╔══
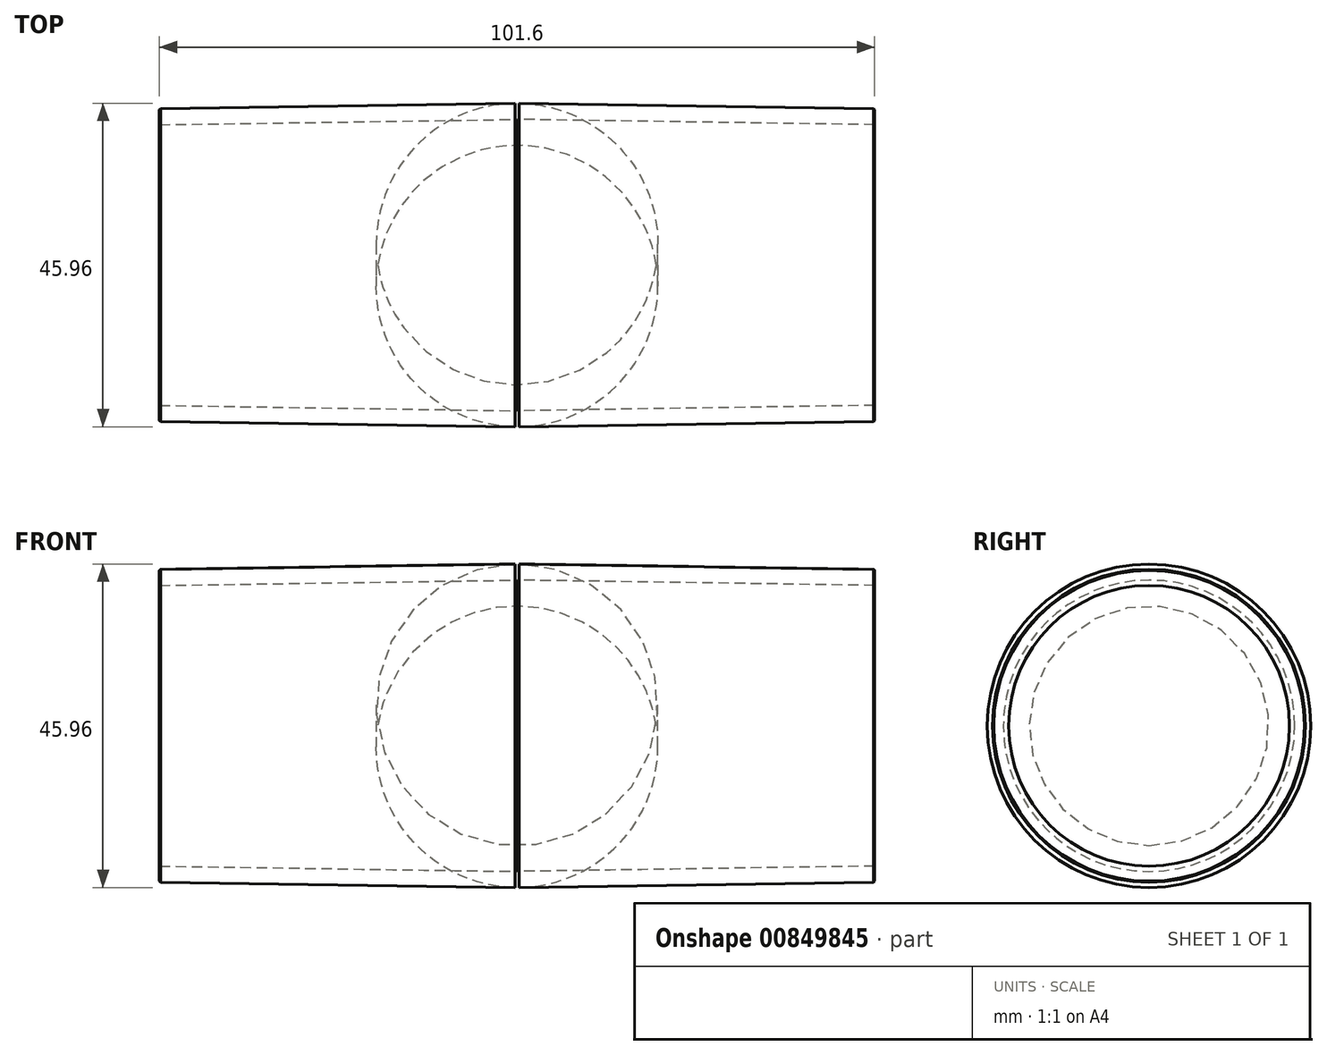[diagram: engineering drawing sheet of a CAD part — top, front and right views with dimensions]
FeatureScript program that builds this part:
annotation { "Feature Type Name" : "Feature", "Feature Type Description" : "" }
export const myFeature = defineFeature(function(context is Context, id is Id, definition is map)
    precondition{}
    {
        {
            assignVariable(context, id + "F0", {"name" : "OD_radius", "anyValue" : 20});
        }
        {
            assignVariable(context, id + "F1", {"name" : "chamfer", "anyValue" : .15});
        }
        {
            var Q0;
            Q0=qCreatedBy(makeId("Front.planeOp"),FACE);
            var sketch = newSketch(context, id + "F2", { "sketchPlane" : qUnion([Q0])});
            skLineSegment(sketch, "E0", {"start": v(0, 22.99) * mm, "end": v(50.8, 22.23) * mm});
            skLineSegment(sketch, "E1", {"start": v(0, 0) * mm, "end": v(-86.25, 0) * mm, "construction": true});
            skPoint(sketch, "E2", {"position": v(25.4, 22.6) * mm});
            skLineSegment(sketch, "E3", {"start": v(0, 22.99) * mm, "end": v(0, 20.7) * mm});
            skLineSegment(sketch, "E4", {"start": v(0, 20.7) * mm, "end": v(50.8, 19.94) * mm});
            skLineSegment(sketch, "E5", {"start": v(50.8, 19.94) * mm, "end": v(50.8, 22.23) * mm});
            skSolve(sketch);
        }
        {
            var Q0;
            Q0=qSketchRegion(id+"F2",true);
            var Q1;
            Q1=sQuery(id+"F2.wireOp",EDGE,"E1");
            revolve(context, id + "F3", {"surfaceOperationType" : NewSurfaceOperationType.NEW, "entities" : qUnion([Q0]), "axis" : qUnion([Q1]), "revolveType" : RevolveType.FULL});
        }
        {
            var Q0;
            Q0=makeQuery(id+"F3.opRevolve","SWEPT_BODY",BODY,{"disambiguationData":[OSD([sQuery(id+"F2.wireOp",EDGE,"E0"),sQuery(id+"F2.wireOp",EDGE,"E3"),sQuery(id+"F2.wireOp",EDGE,"E4"),sQuery(id+"F2.wireOp",EDGE,"E5")])]});
            var Q1;
            Q1=makeQuery(id+"F3.opRevolve","SWEPT_FACE",FACE,{"disambiguationData":[OSD([sQuery(id+"F2.wireOp",EDGE,"E3")])]});
            mirror(context, id + "F4", {"operationType" : NewBodyOperationType.ADD, "entities" : qUnion([Q0]), "mirrorPlane" : qUnion([Q1])});
        }
        {
            var Q0;
            {var subQ0=makeQuery(id+"F3.opRevolve","SWEPT_EDGE",EDGE,{"disambiguationData":[OSD([sQuery(id+"F2.wireOp",EDGE,"E0"),sQuery(id+"F2.wireOp",EDGE,"E3")])]});Q0=makeQuery(id+"F4.boolean.opBoolean","MERGE",EDGE,{"derivedFrom":[subQ0,makeQuery(id+"F4.opPattern","COPY",EDGE,{"derivedFrom":subQ0,"instanceName":"1"})]});}
            fillet(context, id + "F5", {"entities" : qUnion([Q0]), "radius" : (getVariable(context, 'OD_radius')) * mm, "tangentPropagation" : true, "allowEdgeOverflow" : false});
        }
        {
            var Q0;
            Q0=makeQuery(id+"F4.opPattern","COPY",EDGE,{"derivedFrom":makeQuery(id+"F3.opRevolve","SWEPT_EDGE",EDGE,{"disambiguationData":[OSD([sQuery(id+"F2.wireOp",EDGE,"E0"),sQuery(id+"F2.wireOp",EDGE,"E5")])]}),"instanceName":"1"});
            var Q1;
            Q1=makeQuery(id+"F3.opRevolve","SWEPT_EDGE",EDGE,{"disambiguationData":[OSD([sQuery(id+"F2.wireOp",EDGE,"E0"),sQuery(id+"F2.wireOp",EDGE,"E5")])]});
            chamfer(context, id + "F6", {"entities" : qUnion([Q0, Q1]), "width" : (getVariable(context, 'chamfer')) * mm, "tangentPropagation" : true});
        }
    });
╚══
◆ Your instructions
Pull out every line of the items above that contains the string "anyValue", and copy each line unchanged.

◆ Solution to this task
            assignVariable(context, id + "F0", {"name" : "OD_radius", "anyValue" : 20});
            assignVariable(context, id + "F1", {"name" : "chamfer", "anyValue" : .15});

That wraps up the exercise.